Having read the entries, repeat all of them exactly.

== == ==

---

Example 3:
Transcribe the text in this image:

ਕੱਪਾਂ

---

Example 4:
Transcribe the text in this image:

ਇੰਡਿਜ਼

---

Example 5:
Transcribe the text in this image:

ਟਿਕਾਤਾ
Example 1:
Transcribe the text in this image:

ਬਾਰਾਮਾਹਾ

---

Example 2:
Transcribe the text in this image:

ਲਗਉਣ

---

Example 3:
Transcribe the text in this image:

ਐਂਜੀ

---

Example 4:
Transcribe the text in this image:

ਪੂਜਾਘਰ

== == ==

§ **Task solution**
---

Example 3:
Transcribe the text in this image:

ਕੱਪਾਂ

---

Example 4:
Transcribe the text in this image:

ਇੰਡਿਜ਼

---

Example 5:
Transcribe the text in this image:

ਟਿਕਾਤਾ
Example 1:
Transcribe the text in this image:

ਬਾਰਾਮਾਹਾ

---

Example 2:
Transcribe the text in this image:

ਲਗਉਣ

---

Example 3:
Transcribe the text in this image:

ਐਂਜੀ

---

Example 4:
Transcribe the text in this image:

ਪੂਜਾਘਰ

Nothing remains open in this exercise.